On top of that -- she's a hoot!!! Joplin is not "fond" of LBB (Little Blind Billy -- he has lost both of his eyes) and it is a running joke each year for the Rescue Raffle. Jops always tries to donate LBB as a prize. LOL


----------



## Lacie's Mom

*Prize #41 - donated by summergirl173 (Bridget and Princess Bella)*

$25 Gift Certificate to Tanner's Togs

*Winner - Rin (Corrine - Ticket #4984)*






Tanner Togs Gift Certificate


----------



## Lacie's Mom

*Prize #42 - donated by susabell*

Winner's Choice of Custom Print (16x24 or 20x30)

*Winner - lydiatug (Lydia - Ticket #5046)*


----------



## Lacie's Mom

*Prize #43 - donated by Grace's Mom (Tori, Gracie and Gus)*

Fun Fluff Toys

*Winner - fran (Fran - Ticket #5177)*


----------



## Lacie's Mom

*Prize #44 - donated by lynda (Lynda and her 4 adorable fluffs)*

Black Buddy Belt Harness

*Winner - SuziLee (Susan - Ticket #5857)*


----------



## Lacie's Mom

*Prize #45 - donated by meilerca*

Fluff Spa Package - Spa Lavish, Whitening Shampoo, 2 Madan Combs, etc.

════════

— Request A —
In the rescue raffle thread, what prize did susabell donate?
— Request B —
Repeat the portion of the rescue raffle thread starting with "Black Buddy Belt" and going on through "Madan Combs, etc.".
The items that come after this thread are from a different source.

════════

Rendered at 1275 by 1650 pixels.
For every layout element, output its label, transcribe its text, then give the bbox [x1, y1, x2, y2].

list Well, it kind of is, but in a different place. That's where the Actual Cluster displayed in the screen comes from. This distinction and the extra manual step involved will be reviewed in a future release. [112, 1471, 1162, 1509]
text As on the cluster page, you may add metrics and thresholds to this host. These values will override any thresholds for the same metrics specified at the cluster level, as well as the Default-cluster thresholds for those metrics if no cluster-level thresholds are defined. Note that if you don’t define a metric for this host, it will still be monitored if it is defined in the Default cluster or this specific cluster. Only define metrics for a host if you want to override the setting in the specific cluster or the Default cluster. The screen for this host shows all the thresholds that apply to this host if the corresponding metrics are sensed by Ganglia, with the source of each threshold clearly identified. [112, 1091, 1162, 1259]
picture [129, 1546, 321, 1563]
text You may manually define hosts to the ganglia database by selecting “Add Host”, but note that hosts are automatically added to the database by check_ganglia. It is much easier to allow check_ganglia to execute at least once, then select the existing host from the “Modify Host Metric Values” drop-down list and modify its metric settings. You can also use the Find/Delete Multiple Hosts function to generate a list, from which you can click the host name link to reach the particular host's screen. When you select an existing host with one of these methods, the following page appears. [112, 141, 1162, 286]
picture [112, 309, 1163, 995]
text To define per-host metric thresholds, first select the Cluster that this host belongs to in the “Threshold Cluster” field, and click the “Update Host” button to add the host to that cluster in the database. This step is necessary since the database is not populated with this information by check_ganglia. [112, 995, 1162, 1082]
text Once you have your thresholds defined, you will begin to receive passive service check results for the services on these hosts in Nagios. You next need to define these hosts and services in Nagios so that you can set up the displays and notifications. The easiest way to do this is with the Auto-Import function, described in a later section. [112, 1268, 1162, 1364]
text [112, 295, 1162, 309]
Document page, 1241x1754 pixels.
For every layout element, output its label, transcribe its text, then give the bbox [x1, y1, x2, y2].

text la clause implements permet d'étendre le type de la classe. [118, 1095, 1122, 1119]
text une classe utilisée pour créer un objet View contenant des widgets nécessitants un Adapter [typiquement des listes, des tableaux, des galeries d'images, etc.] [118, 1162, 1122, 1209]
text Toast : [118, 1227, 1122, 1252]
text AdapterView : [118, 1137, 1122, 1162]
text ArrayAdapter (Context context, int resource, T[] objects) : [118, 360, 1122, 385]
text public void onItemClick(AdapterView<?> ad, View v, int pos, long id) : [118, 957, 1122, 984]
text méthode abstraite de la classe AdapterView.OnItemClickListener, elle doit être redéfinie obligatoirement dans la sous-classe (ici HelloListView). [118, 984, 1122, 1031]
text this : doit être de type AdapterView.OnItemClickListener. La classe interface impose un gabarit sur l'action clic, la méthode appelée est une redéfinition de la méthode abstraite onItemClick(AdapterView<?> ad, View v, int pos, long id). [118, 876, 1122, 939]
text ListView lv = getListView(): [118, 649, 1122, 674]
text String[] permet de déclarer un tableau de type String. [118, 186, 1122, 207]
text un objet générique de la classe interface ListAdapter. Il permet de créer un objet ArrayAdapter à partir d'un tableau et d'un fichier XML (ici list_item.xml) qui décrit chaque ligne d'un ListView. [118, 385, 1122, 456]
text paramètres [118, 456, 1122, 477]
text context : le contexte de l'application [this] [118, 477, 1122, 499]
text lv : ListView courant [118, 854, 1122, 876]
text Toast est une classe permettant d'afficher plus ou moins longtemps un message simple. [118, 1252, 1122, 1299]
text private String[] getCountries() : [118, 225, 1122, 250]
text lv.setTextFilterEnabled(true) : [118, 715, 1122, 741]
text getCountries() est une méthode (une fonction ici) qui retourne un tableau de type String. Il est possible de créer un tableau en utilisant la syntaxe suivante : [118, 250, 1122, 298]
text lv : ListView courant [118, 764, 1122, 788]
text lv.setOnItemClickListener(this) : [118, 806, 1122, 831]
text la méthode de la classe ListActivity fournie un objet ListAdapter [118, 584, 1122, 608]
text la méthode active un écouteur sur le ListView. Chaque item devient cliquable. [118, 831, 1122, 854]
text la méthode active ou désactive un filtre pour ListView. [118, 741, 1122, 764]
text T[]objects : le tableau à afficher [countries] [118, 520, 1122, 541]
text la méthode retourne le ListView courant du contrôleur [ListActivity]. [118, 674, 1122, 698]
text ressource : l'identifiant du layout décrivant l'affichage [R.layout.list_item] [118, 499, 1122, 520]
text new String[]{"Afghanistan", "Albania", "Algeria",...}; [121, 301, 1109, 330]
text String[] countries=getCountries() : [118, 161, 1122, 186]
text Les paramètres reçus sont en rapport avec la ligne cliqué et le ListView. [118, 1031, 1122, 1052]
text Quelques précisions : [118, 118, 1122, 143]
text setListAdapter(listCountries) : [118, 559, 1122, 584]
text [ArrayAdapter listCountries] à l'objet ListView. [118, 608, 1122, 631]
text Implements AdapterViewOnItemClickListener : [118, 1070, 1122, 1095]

════════

— Exercise output A —
A Winner's Choice of Custom Print (16x24 or 20x30).

— Exercise output B —
Black Buddy Belt Harness

*Winner - SuziLee (Susan - Ticket #5857)*


----------



## Lacie's Mom

*Prize #45 - donated by meilerca*

Fluff Spa Package - Spa Lavish, Whitening Shampoo, 2 Madan Combs, etc.